Today’s businesses collect more data than they think — from customer behavior to supply chain statistics. Predictive analytics software crunches that information to surface actionable insights.
This business intelligence approach has many uses, including targeting online ads, identifying fraud, predicting when a machine will fail and more. It’s even used to minimize the impact of natural disasters.
Quantum Computing Advancements
When it comes to predictive analytics, quantum computing is advancing exponentially and promises to bring new power. It will enable faster and more accurate data processing, which can lead to better business decisions.
Many business leaders are already looking forward to the time when quantum computers will be widely available. This technology will make it possible to solve more complex problems, such as determining the best routes for global supply chains or optimizing traffic patterns for self-driving cars.
It may also speed up the research and development of drugs. It currently takes pharmaceutical companies 10 years and billions of dollars to discover new drugs, but quantum computing could cut that time significantly. It would also help researchers to scan large databases of substances more quickly and identify potential candidates for further testing. It would allow computational chemists to simulate in silico how drug components interact and work, which could lead to breakthroughs in new medicines.
Predictive analytics tools scan a massive volume of data and look for patterns that can help predict future trends. These tools can help businesses save money, optimize resources, and serve customers better.

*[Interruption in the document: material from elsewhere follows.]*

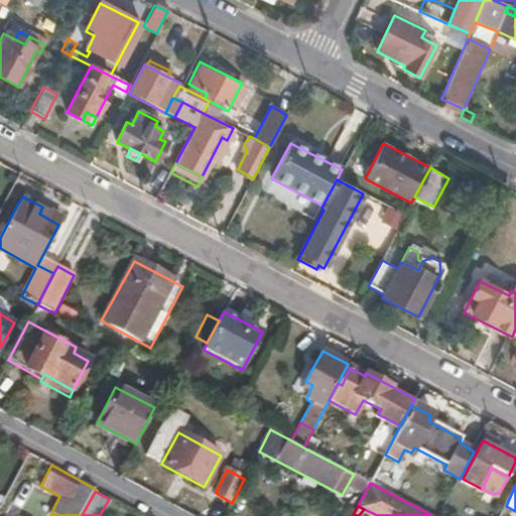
All buildings are outlined.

Modern companies across numerous industries can leverage predictive analytics to reduce future risk, boost sales and customer satisfaction, and streamline operations. For example, Rolls-Royce uses predictive modeling to reduce carbon emissions from its aircraft engines and optimize maintenance to keep them flying longer. Meanwhile, the District of Columbia Water and Sewer Authority uses a predictive model to locate leaks in small sewer pipes and save millions in lost revenue.

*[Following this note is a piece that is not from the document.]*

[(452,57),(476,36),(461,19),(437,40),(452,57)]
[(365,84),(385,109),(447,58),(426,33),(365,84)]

The key is to find the right model for your business needs. Popular predictive modeling techniques include decision trees and regression, both of which are widely supported by predictive analytics platforms. Decision-making models use a tree-shaped diagram to determine a course of action and show statistical probability, while regression techniques are designed to identify the relationships between factors such as demographics and product features.
Machine learning is the algorithm-based approach that informs predictive analytics. It uses historical data to predict future trends and events that can help businesses formulate and make impactful strategic decisions. Predictive analytics tools like regression analysis, decision trees, clustering algorithms, neural networks and autoencoders are designed to help businesses get the most out of their data.

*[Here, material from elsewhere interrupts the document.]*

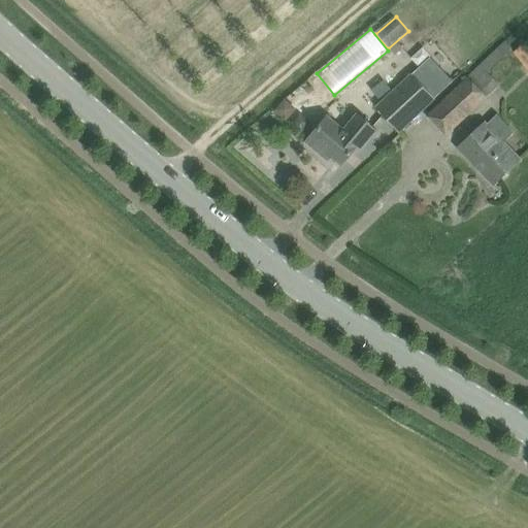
[(527,67),(527,39),(514,52),(527,67)]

For companies that are overflowing with data but struggling to turn it into actionable insights, predictive analytics and machine learning can be a game-changer. But it is important to note that predictive models will only work if they have high-quality data. If data is not centralised, unified and structured properly, these tools will be unable to deliver the results that businesses need.
Artificial intelligence, or AI, is the application of advanced analysis and logic to interpret events, support decisions, automate actions, and even learn and act independently. AI techniques can be used to inform predictive analytics for business insights, as well as to detect fraud and keep IT environments secure.
Many businesses are using predictive analytics to optimize sales and supply chain operations. For example, PepsiCo uses predictive analytics tools to know when stores will run out of stock so they can reorder. Hospitals like Kaiser Permanente and NorthShore University HealthSystem use predictive models to identify chest pain patients who may not need to go to the intensive care unit.
There are limitless ways to apply predictive analytics, ranging from predicting consumer behavior to improving production processes. For example, machine learning algorithms can help find hidden relationships in sales data. For instance, if customers who bought products A and B also purchased product D, the program can then systematically suggest to those customers that they buy the same combination in the future.